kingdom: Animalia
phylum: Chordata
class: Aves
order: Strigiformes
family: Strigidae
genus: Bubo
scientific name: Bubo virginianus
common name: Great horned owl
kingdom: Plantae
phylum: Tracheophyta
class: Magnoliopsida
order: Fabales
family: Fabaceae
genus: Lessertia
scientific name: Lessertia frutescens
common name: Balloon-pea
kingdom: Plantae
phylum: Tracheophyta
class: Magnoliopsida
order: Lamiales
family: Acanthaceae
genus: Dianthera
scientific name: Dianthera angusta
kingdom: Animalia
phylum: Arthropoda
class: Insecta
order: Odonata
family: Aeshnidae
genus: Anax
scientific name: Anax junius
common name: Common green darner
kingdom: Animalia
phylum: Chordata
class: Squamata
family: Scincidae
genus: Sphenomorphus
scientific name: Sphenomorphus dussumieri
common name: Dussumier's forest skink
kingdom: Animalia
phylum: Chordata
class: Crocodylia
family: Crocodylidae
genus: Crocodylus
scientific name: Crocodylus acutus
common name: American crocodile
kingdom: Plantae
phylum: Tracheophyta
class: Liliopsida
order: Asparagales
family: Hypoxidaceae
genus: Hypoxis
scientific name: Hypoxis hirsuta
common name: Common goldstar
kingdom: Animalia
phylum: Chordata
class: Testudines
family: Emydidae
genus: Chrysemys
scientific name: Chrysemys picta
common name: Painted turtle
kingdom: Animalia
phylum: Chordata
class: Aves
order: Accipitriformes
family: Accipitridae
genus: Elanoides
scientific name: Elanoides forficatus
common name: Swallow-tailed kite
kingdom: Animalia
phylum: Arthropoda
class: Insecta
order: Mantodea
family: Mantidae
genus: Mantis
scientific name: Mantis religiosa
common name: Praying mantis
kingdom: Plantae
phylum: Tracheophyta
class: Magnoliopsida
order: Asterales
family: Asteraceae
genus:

━━━━━━━━━━━━━━━━━━━━

▶ [What this task involves] Rewrite the lines starting at the one containing "scientific name: Bubo virginianus" and ending at the one containing "scientific name: Dianthera angusta", replacing "common name" with "vernacular name" and leaving everything else unchanged. Give only those lines.

▶ [Correct output]
scientific name: Bubo virginianus
vernacular name: Great horned owl
kingdom: Plantae
phylum: Tracheophyta
class: Magnoliopsida
order: Fabales
family: Fabaceae
genus: Lessertia
scientific name: Lessertia frutescens
vernacular name: Balloon-pea
kingdom: Plantae
phylum: Tracheophyta
class: Magnoliopsida
order: Lamiales
family: Acanthaceae
genus: Dianthera
scientific name: Dianthera angusta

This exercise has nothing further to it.